What happened: Lachwani is accused of cooking the books to both help his company secure capital and to enrich himself.

  • Palo Alto-based HeadSpin raised over $100 million from such veteran firms as Tiger Global, Google Ventures, EQT Ventures and Battery Ventures.
  • This included a $60 million Series C round in early 2020, led by Dell Technologies Ventures and ICONIQ Capital, at around a $1.1 billion valuation. Plus a Series B round during which Lachwani sold around $2.5 million of personal shares.
  • The SEC alleges that the 45-year-old Lachwani began to inflate company financials in 2018, including by creating false invoices and altering real ones.

Per the complaint:

"Lachwani was able to carry out his fraudulent scheme for years because he controlled and managed all the key aspects of HeadSpin’s financials and sales operations, and he kept HeadSpin employees in those different departments isolated from each other. For instance, virtually all the information provided to HeadSpin’s bookkeeper, including the supporting documentation for claimed revenue amounts, flowed through Lachwani."By virtue of his control over the company, Lachwani knew, or was reckless in not knowing, that HeadSpin’s ARR and other financial numbers were false and inflated."

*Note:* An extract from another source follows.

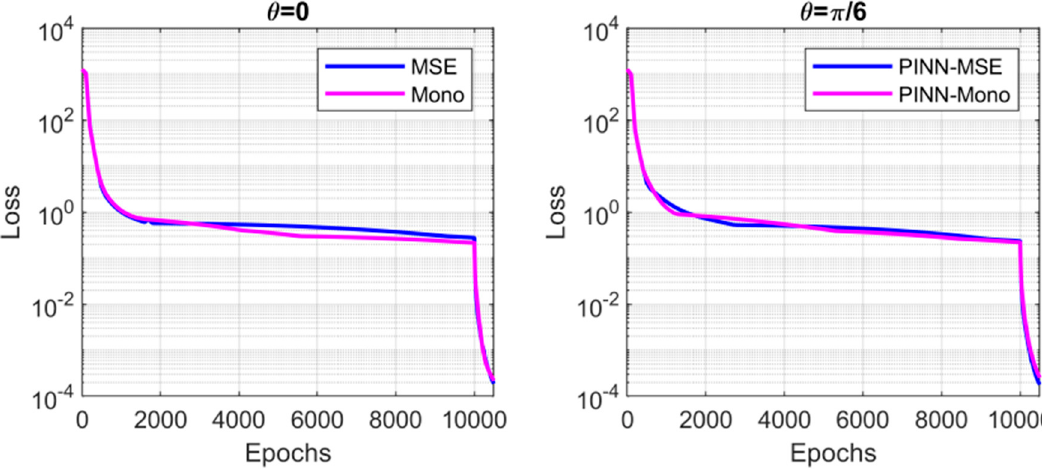
Figure 4. Loss history of PINN for case 1. Left: 𝜃 = 0 ; right: 𝜃 = 𝜋/6 .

Shortly after the Series C financing, HeadSpin's board "was alerted" to the possibility of forged financials. It launched an internal investigation that found the company's annual recurring revenue at the end of 2019 was closer to $10 million than the $80 million that they'd been told.

  • That led to a DOJ investigation and a recap that cut HeadSpin's valuation from $1.16 billion to around $300 million.
  • Lachwani was fired and now faces serious prison time.
  • Neither HeadSpin nor other company executives were named in the SEC's complaint, which charges Lachwani with both wire fraud and securities fraud.

The bottom line: Venture capital has always been a trust business at its core, and fraud remains unusual. But don't be surprised to see more malfeasance in today's environment of hyper-competitive deals and truncated due diligence.